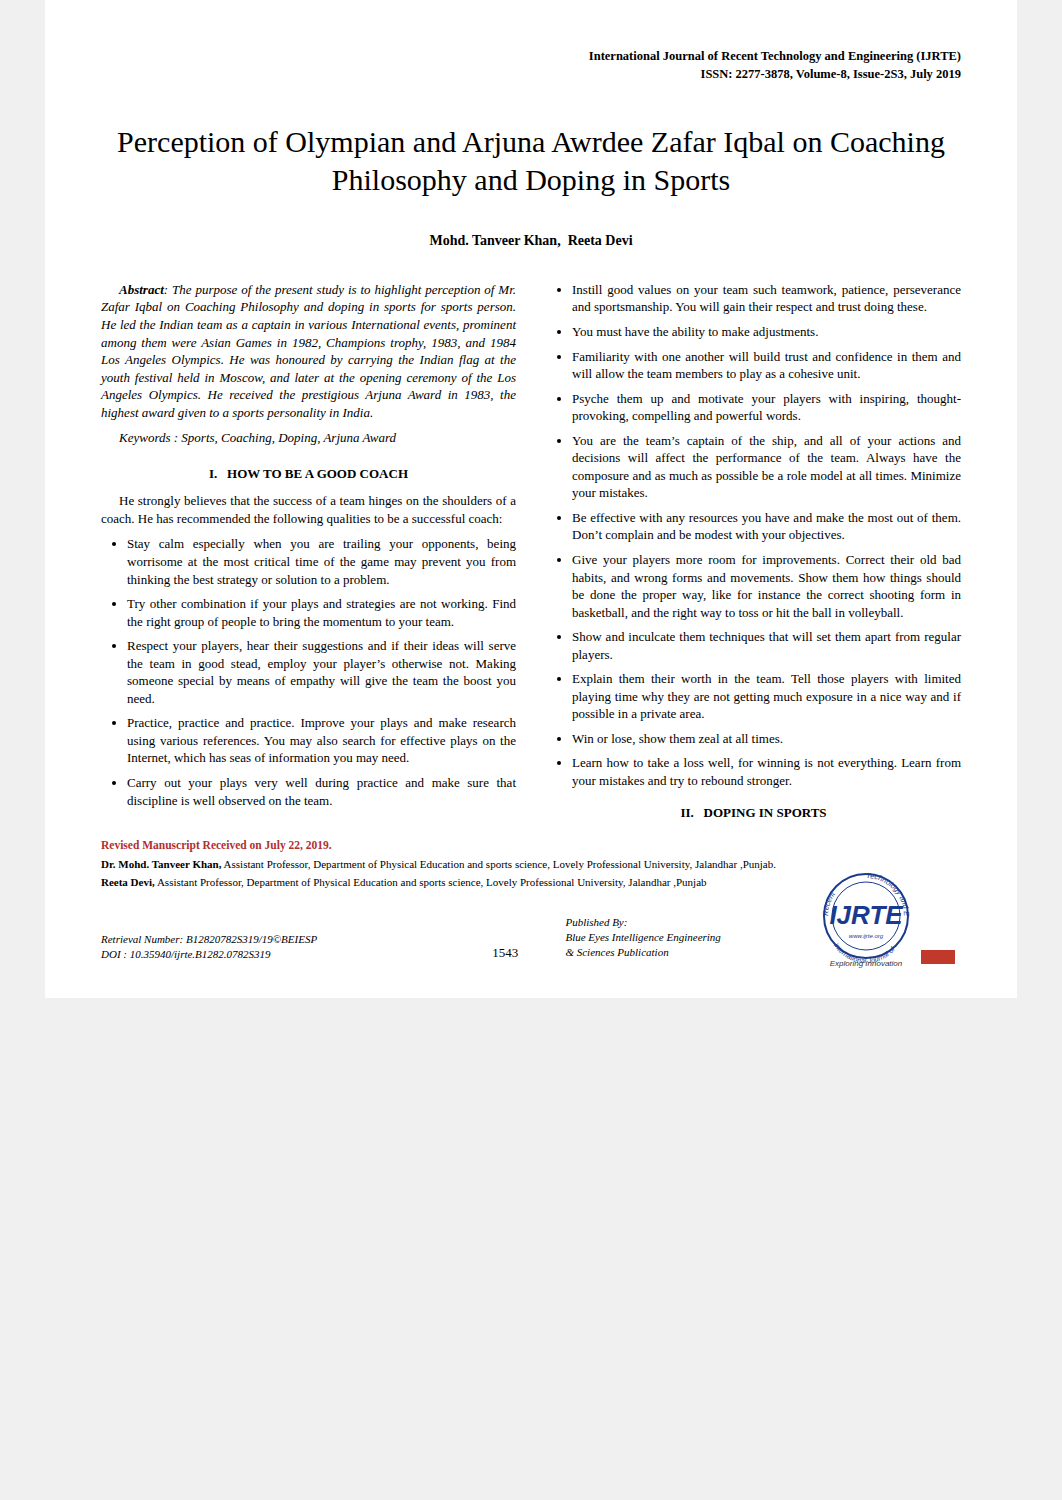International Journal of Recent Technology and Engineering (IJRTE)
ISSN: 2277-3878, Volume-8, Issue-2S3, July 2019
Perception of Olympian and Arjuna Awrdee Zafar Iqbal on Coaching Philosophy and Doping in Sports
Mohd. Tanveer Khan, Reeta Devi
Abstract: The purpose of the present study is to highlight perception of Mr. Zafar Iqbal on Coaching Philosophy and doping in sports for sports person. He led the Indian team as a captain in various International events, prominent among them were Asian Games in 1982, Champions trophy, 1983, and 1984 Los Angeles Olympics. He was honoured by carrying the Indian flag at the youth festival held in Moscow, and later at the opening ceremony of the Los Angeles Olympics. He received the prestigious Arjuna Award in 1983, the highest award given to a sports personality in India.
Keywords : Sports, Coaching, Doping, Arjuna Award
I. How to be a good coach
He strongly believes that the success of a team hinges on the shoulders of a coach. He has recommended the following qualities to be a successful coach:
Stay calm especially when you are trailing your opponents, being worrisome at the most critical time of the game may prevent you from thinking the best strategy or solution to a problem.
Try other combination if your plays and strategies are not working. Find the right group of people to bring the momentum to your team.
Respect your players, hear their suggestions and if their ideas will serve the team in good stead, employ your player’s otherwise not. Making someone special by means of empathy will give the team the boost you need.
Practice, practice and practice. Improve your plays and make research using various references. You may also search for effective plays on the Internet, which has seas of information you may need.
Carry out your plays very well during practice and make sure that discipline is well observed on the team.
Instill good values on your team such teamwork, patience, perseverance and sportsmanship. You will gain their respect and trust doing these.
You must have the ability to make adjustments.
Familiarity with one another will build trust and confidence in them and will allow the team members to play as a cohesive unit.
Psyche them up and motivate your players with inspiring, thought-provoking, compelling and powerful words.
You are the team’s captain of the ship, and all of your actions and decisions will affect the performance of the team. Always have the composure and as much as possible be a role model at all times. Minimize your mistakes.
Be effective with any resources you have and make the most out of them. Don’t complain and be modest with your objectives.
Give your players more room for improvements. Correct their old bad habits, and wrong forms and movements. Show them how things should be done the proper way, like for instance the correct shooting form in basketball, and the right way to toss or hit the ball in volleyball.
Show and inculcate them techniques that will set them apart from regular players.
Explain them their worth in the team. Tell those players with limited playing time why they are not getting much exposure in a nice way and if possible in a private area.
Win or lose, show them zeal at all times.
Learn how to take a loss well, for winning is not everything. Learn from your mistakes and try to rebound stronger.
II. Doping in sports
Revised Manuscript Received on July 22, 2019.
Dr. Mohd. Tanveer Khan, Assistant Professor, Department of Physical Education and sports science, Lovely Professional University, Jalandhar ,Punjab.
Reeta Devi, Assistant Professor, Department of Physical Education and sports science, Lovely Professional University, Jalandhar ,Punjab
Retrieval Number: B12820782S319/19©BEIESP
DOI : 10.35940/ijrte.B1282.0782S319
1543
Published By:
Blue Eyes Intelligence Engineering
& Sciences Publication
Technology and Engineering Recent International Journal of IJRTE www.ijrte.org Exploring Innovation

========

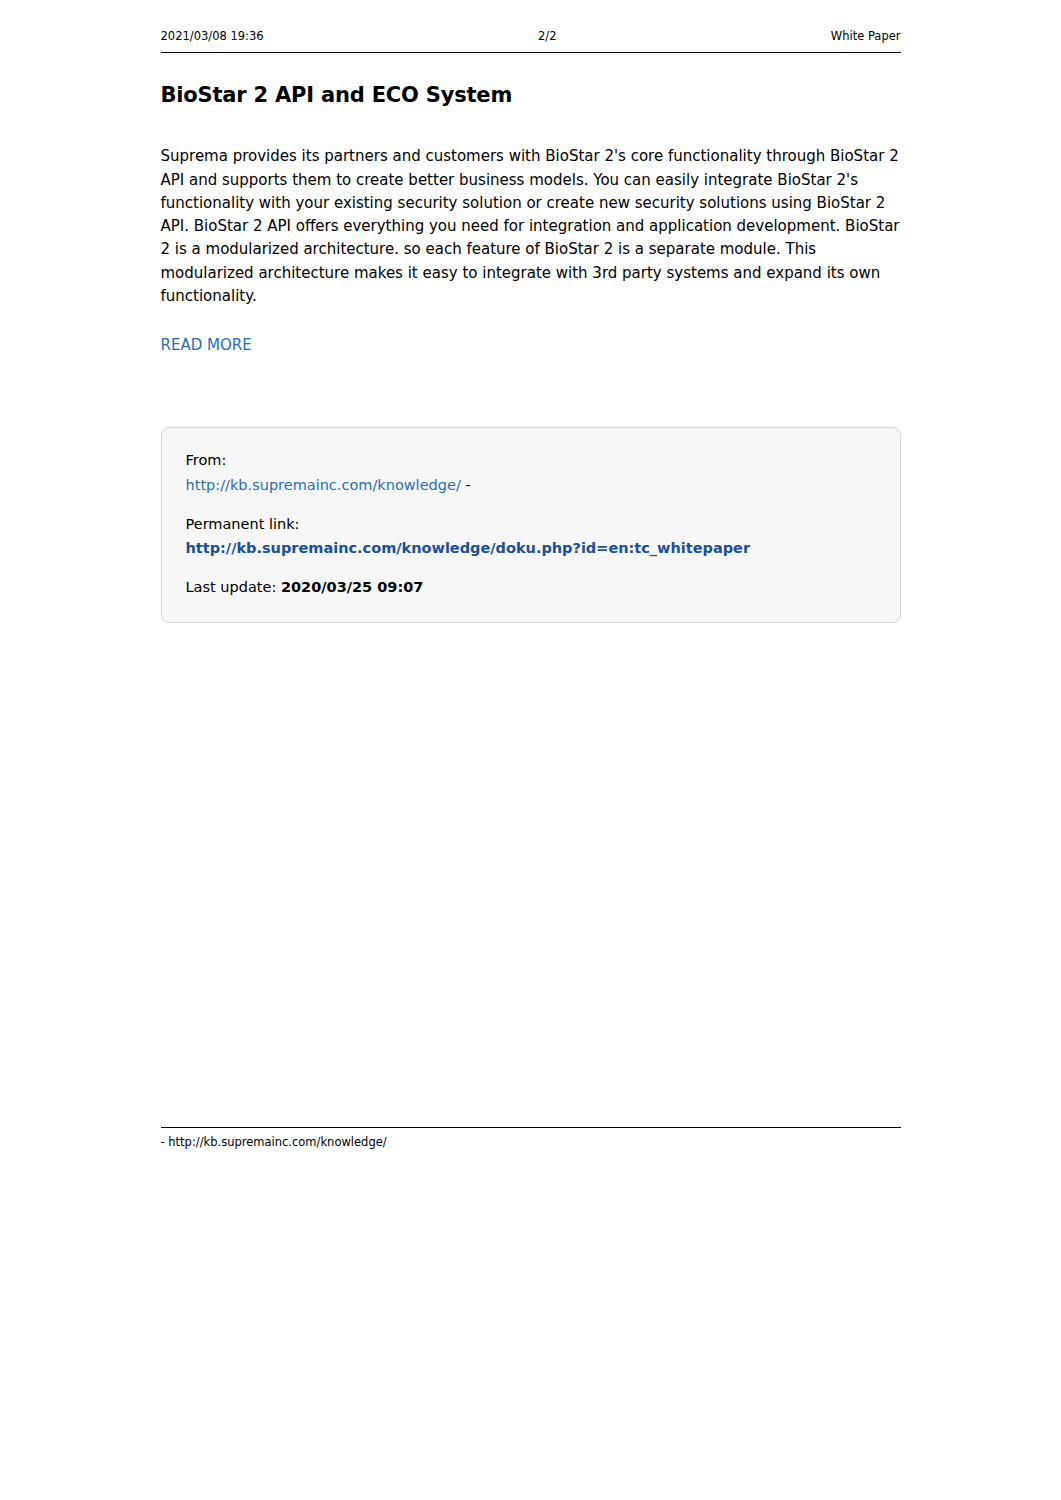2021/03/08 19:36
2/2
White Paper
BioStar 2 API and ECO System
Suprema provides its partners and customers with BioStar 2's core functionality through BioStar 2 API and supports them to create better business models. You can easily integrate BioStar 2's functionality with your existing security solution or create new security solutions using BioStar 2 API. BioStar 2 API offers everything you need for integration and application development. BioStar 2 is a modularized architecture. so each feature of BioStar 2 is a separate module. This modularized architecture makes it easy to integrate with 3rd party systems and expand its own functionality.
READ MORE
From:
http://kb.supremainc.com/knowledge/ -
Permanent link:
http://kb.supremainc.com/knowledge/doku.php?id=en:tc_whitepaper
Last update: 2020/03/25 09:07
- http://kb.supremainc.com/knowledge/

========

:: PROBLEM DETAILS ::
Taking the line with "Try other combination" as the first and the line with "Respect your players, hear" as the last, retype that stretch of the data above exactly, with no other lines.

:: SOLUTION TO THIS TASK ::
Try other combination if your plays and strategies are not working. Find the right group of people to bring the momentum to your team.
Respect your players, hear their suggestions and if their ideas will serve the team in good stead, employ your player’s otherwise not. Making someone special by means of empathy will give the team the boost you need.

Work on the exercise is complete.